* RECORD SET:
--- START ---

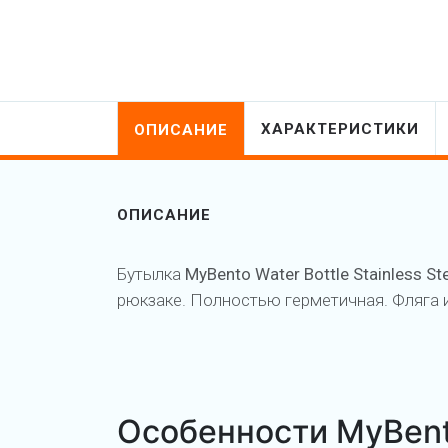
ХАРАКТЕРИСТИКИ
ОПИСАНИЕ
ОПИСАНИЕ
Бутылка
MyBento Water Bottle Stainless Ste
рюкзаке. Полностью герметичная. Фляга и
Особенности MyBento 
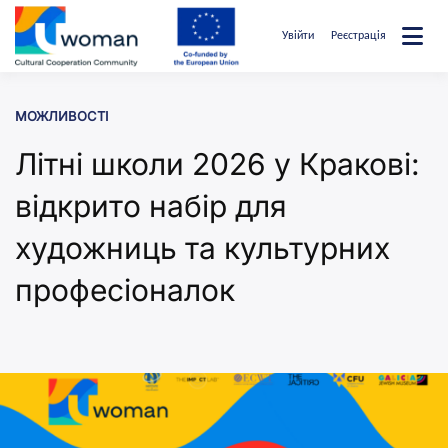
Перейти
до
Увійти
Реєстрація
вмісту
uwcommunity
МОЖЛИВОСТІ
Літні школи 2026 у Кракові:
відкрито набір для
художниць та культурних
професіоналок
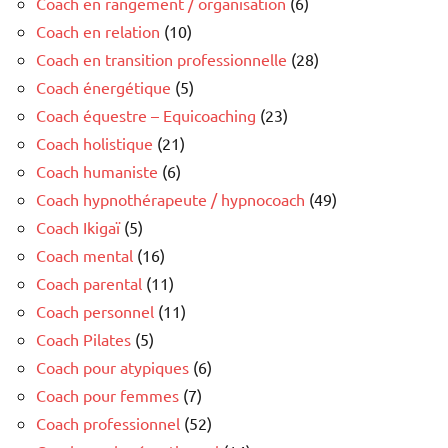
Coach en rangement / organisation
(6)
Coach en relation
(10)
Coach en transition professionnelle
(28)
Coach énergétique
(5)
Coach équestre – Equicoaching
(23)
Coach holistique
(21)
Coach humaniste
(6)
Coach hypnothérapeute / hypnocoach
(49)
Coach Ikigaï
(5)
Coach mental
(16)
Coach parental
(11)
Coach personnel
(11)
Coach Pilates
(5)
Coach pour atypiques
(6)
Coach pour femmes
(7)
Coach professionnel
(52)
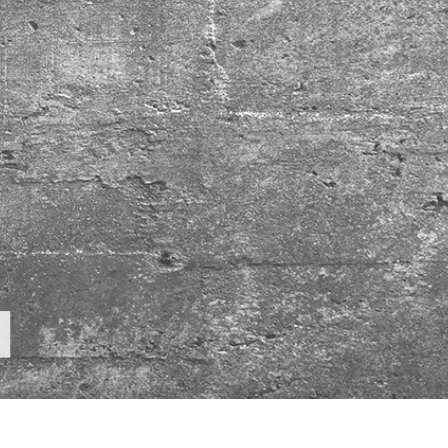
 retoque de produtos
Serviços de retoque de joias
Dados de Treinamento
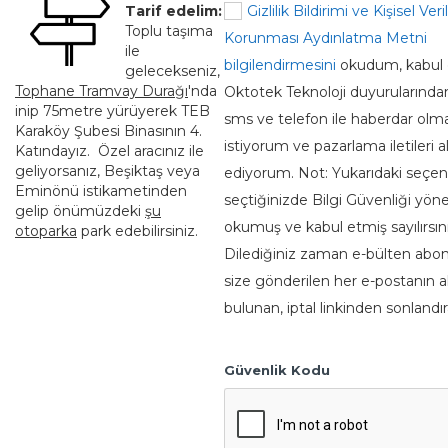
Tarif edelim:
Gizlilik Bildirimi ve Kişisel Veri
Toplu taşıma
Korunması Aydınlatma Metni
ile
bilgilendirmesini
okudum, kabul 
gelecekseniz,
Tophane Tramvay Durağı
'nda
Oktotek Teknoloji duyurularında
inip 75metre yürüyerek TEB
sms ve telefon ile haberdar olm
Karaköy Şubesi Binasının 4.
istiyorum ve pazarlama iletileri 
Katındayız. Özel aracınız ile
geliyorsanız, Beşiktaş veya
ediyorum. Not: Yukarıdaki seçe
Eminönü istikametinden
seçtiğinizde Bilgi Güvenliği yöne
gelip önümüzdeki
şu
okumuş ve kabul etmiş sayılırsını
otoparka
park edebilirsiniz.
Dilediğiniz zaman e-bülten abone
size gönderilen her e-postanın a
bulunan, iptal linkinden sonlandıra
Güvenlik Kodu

--- END ---

Reply with nothing but a number. State how many lines in the records hold the word "kabul".

2